Saudi’s R23bn Barloworld offer gets Glass Lewis, ISS nod
Barloworld shareholders should accept a takeover offer for the Caterpillar-equipment distribution business in Africa because it’s a good deal, according to recommendations by two proxy advisory companies.
The offer by a unit of Saudi Arabia’s Zahid Group and local partners for R120 a share, or R23-billion, is fair value, according to Institutional Shareholder Services (ISS) and Glass Lewis & Co.
The proxy companies said they also took into consideration independent due diligence by Rothschild & Co, which estimated the stock is worth between R105.53 and R119.43 a share.
“This proposal offers shareholders an attractive opportunity to exit the stock at a reasonable cash premium,” San Francisco-based Glass Lewis recommended in a note. Separately, ISS said “the offer is at an attractive premium.”
The two companies didn’t comment further on emailed queries by the time of writing.
London-based investor Silchester International Investors – which holds close to 18% of the company – has said it will reject any price below R130 a share. Barloworld has scheduled a final shareholder meeting on the deal for February 26 and needs backing from 75% of its investors to push the current offer through.
Zahid’s Gulf Falcon Holding and Entsha, an entity linked to Barloworld CEO Dominic Sewela, announced the offer in December. At the time, the bid was a 30% premium on the day’s closing price. The Saudi group started accumulating shares five years ago and holds a 19% stake.

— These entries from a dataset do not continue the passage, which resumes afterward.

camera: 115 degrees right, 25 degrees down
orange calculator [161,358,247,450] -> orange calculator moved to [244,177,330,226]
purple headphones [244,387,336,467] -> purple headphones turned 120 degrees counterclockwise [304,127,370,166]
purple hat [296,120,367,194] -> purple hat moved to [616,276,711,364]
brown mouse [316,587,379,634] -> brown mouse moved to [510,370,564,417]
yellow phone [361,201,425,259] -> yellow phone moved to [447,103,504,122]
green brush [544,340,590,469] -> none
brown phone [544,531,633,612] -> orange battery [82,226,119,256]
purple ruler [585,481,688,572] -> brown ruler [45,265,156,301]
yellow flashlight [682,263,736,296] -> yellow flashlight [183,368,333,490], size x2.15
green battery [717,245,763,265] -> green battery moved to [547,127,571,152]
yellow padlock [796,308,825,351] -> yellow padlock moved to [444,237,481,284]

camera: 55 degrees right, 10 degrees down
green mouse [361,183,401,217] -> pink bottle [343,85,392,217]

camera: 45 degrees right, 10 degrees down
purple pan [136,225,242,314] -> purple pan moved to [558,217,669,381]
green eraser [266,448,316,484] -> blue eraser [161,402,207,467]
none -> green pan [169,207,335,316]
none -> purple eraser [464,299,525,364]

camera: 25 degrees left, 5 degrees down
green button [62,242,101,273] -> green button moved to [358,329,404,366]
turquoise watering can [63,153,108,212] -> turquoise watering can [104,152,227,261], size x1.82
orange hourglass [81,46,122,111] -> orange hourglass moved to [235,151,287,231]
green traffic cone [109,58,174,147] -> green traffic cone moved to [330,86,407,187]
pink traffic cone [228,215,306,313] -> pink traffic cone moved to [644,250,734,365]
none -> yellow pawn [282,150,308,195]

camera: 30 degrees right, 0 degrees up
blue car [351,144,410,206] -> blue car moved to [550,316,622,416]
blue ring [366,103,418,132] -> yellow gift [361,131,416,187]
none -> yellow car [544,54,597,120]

The price is final and no higher offer will be made, according to people familiar with the matter, who asked to remain unidentified because the talks are private.
The Saudi heavy-machinery group is betting on a surge in construction in Africa, driven by rapid urbanisation, a growing middle class, and increased government investment in infrastructure. The industry could grow at a compound annual growth rate of 6.4% to $75-billion in market value by 2029, according to African online market-research firm Sabinet.
South Africa needs about R4.8-trillion in infrastructure investment from the State and private investors to revive sluggish economic growth, President Cyril Ramaphosa estimates.
Companies from the Middle East are increasingly seeking investments in Africa as the region jockeys for influence with established players such as China and France.
ACWA Power, a Riyadh-based company, has signed a memorandum of understanding to invest $10-billion in South Africa’s renewable-energy industry over the next decade.
Dubai-based freight giant DP World operates nine ports on the continent and bought South African transport firm Imperial Logistics.